Bileşenlerinden EHP’nin 30 Nisan günü ikna edici
bir gerekçe sunmadan platformdan çekilmesi, platformun
zaafı değil EHP’nin kendi çelişkisidir. 60 kurumun,
işçi sınıfının bilincinde çok önemli bir yerde
duran Taksim’de 1 Mayıs kutlama iradesine rağmen,
TÜRK-İŞ’in Kadıköy’de miting düzenlemesinin neye
hizmet ettiği çok açıktır. Böyle bir mitinge katılan
başta EMEP olmak üzere tüm kurumların bu tavrının
birleşik, kitlesel, devrimci bir 1 Mayıs’a hizmet
etmediği ortadadır. Platform bileşenlerinden KÖZ’ün
platforma bilgi vermeden Kadıköy mitingine katılmasının
kabul edilebilir hiçbir yanı yoktur. Aşağıda imzası
bulunan platform bileşenleri tarafından bu durum
mahkum edilmiştir.
DİSK geçmiş yıllara oranla ortak iş yapma konusunda
daha açık davranmaya çalışmıştır. Ancak bir çok
noktada ortak iş yapmayı zedeleyen tavırlara girmiş,
Taksim hassasiyeti nedeniyle platformumuz bu tür
tavırları bir ayrışma nedeni olarak ele almamıştır.
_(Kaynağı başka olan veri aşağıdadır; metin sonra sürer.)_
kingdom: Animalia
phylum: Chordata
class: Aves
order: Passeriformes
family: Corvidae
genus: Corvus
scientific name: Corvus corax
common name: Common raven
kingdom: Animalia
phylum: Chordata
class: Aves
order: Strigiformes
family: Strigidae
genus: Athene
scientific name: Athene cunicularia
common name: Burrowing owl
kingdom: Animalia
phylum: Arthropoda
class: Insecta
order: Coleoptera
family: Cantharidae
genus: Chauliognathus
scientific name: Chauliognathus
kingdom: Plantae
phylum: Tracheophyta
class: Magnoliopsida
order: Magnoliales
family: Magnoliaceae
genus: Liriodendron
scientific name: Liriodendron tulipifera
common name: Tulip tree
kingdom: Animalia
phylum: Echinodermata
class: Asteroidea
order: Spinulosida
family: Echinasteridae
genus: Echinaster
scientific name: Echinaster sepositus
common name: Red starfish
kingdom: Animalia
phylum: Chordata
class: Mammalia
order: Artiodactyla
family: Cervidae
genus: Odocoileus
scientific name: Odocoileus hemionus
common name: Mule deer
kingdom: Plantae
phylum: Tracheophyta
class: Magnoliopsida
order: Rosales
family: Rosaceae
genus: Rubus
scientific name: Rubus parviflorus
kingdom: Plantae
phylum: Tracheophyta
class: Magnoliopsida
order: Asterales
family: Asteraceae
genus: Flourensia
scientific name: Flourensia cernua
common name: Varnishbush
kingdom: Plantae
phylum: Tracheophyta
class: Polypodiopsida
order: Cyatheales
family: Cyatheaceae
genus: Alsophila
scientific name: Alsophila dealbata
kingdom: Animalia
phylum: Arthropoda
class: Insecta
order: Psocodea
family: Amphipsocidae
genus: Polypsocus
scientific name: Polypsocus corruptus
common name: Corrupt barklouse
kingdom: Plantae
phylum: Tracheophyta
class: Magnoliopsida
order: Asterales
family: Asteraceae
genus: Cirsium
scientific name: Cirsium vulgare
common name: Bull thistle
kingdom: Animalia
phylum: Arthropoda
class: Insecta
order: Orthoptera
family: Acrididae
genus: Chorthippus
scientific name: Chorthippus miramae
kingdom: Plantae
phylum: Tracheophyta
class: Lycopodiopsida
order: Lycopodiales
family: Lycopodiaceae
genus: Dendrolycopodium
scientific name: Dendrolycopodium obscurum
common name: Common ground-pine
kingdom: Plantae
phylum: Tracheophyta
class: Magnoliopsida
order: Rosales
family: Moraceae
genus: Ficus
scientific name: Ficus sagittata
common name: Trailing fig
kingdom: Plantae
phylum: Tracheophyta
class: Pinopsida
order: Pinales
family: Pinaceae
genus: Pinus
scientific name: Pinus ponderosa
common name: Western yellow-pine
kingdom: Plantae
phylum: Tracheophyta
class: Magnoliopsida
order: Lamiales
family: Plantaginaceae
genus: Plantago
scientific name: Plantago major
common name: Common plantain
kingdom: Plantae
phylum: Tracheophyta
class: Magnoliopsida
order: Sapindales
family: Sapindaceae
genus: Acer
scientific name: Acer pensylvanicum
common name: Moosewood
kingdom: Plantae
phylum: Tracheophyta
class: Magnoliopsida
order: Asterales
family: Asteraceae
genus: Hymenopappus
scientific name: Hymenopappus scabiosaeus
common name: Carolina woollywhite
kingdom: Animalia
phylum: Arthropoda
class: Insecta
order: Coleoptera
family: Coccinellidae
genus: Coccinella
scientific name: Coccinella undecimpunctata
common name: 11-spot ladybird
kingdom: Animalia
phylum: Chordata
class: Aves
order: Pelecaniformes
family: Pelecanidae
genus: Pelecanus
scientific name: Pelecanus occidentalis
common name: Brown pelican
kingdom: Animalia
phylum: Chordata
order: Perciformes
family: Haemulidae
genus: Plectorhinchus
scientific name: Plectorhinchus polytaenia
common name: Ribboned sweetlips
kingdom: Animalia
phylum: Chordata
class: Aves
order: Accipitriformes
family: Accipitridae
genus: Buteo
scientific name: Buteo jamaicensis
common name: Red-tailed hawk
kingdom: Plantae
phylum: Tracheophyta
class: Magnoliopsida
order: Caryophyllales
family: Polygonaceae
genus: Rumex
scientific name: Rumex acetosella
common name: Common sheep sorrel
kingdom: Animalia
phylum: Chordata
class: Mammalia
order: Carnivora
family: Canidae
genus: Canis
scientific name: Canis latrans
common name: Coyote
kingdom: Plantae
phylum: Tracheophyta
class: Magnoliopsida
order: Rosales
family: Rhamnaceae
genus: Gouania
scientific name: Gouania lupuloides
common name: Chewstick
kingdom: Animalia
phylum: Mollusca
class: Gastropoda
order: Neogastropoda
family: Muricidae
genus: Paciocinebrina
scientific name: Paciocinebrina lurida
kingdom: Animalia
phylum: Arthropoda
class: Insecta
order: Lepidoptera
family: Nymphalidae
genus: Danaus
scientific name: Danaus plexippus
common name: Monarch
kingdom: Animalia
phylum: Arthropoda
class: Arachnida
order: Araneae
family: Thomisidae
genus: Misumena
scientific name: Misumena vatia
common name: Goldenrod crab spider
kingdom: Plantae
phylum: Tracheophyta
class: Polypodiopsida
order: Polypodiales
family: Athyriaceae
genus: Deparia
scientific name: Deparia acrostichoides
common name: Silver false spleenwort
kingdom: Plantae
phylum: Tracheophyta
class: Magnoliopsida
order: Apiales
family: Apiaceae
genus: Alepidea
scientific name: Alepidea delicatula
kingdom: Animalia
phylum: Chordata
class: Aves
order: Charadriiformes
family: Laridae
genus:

Örgütleme komitesinin biçimi-işleyişi, 60’a yakın
kurumun neredeyse tamamının Mecidiyeköy’de toplanalım
dediği bir noktada bir gün içinde karar değiştirip
Dolmabahçe kararı alması, bu kararın talihsizliğinin
1 Mayıs sabahı bedellerin ağırlığı ile yaşayarak
görülmesi, 1 Mayıs şehitlerinin anmalarındaki
tavrı ve son olarak ta hiçbir şekilde ortaklaşamayacağımız
bir metni mitingin ortak metni diye önümüze koymaları,
hassasiyetlerimizi gözetmemeleri, 1 Mayıs günü
yaşanan binlerce gözaltıya yeterli duyarlılığı
göstermemeleri DİSK’in önemli eksiklikleridir.
Genel olarak ise DİSK’in her ne nedenle olursa
olsun Taksim kararının arkasında durması, devletin
tehditlerine boyun eğmemesi anlamlı bir adımdır.
2008 1 Mayıs’ının bu değerlendirmeler ışığında
örgütlenmesi ve kutlanması gerektiğini düşünüyoruz.
Sonuç olarak, 2007 1 Mayıs’ı işçi ve emekçilerin
hanesine yazılan önemli bir kazanımdır. Devrimci,
demokrat, yurtseverler ve kitleler üzerinden önemli
moral değerler yaratmıştır. Birleşerek ve meşruluğumuza
olan güvenle yapılan her işin kazanımla sonuçlanacağını
bir kez daha gördük. Bu birliktelik ve meşruluğumuzla,
1 Mayıs’ın resmi tatil ilan edilmesinin, 2008
1 Mayıs’ının Taksim’de örgütlenmesinin önünde
hiçbir engel yoktur.
Platformumuz bu hedefle 2008 1 Mayıs’ının örgütlenmesinde
üzerine düşen sorumluluğu yerine getirecektir.